Was schärfst du dort die Sense
Und spähest wilde Gänse
Und Enten auf dem Teich?

Schau unsrer Mägdlein Schwarm,
Die mit entblößtem Arm
Des trocknen Heues Wellen
Gehäuft in Schober stellen,
Von Sonn und Arbeit warm.

Wer faul ist, Gras zu mähn,
Soll uns und ihnen schön
Das Heu mit Gabelstangen
Zur Bodenluke langen
Und unsre Kurzweil sehn.

Nur noch den Winkel hier!
Dann ruhen sie und wir
In süßem Duft am Schober
Und leeren unsren Kober
Und trinken kühles Bier.

Dicht ruhn wir und vertraut,
Juchhein und lachen laut;
Der Rosenbusch und Flieder
Wallt blühend auf uns nieder,
Die Grille zirpt im Kraut.

Lene

        Schön sind, Bartel, wie deins, nicht viel anmutige Lieder,
Die wir gedruckt heimbringen für unseren Schilling vom Jahrmarkt.
Schön auch klinget die Weis in den Klang der geschlagenen Sense,
Kräftig gesungen von dir.

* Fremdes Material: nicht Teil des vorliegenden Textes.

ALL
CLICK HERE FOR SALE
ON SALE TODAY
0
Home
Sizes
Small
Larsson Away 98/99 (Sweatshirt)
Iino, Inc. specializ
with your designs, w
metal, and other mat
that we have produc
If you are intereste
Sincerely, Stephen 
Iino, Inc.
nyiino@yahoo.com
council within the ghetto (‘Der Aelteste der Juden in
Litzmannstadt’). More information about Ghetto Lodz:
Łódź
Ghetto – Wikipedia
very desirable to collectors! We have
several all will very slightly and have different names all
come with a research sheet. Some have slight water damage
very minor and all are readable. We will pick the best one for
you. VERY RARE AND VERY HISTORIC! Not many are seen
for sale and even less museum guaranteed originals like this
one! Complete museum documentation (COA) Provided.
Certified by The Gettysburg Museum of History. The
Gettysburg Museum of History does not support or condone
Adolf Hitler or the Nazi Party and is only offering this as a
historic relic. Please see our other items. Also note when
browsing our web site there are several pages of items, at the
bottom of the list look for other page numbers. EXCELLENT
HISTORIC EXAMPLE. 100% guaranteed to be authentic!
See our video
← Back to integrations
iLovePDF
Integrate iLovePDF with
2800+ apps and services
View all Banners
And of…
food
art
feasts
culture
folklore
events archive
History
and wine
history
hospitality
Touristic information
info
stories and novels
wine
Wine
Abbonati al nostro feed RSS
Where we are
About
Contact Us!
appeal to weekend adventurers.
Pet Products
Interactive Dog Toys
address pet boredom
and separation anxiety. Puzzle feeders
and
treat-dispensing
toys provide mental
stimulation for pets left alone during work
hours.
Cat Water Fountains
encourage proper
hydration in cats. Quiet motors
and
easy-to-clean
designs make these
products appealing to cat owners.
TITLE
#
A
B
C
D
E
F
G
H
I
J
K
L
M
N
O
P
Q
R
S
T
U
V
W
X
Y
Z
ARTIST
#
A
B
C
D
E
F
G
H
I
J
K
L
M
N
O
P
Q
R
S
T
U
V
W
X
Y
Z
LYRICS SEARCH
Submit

O gewiß, du nährtest dich reichlich,
Wenn du von Dorf zu Dorf mit Gesang und Zither umhergingst.
Schäumendes Bier auch brächte, den Krug vorkostend, ein Mägdlein.
Bartel
Und doch wird dem Gesang kein trockener Kuß zur Belohnung?
Lene
Morgen vielleicht. Nun ruhig zu Bett und träume vom Grasmähn.
Bartel
Doch was Schönes dabei; denn im Traum sind artig die Mägdlein.
Lene
Manche dürft auch im Traum unartige Wünsche verweigern.
Bartel
Gib mir zum wenigsten heute das Röselein, das dir am Busen
Wallt!... O das Blümchen ist warm und riecht mit gedoppelter Würze.
Schlafe denn wohl! Nein wahrlich! das rosenlippige Mägdlein
Wird noch heute geküßt und träumt, wie ich selber, vom Grasmähn.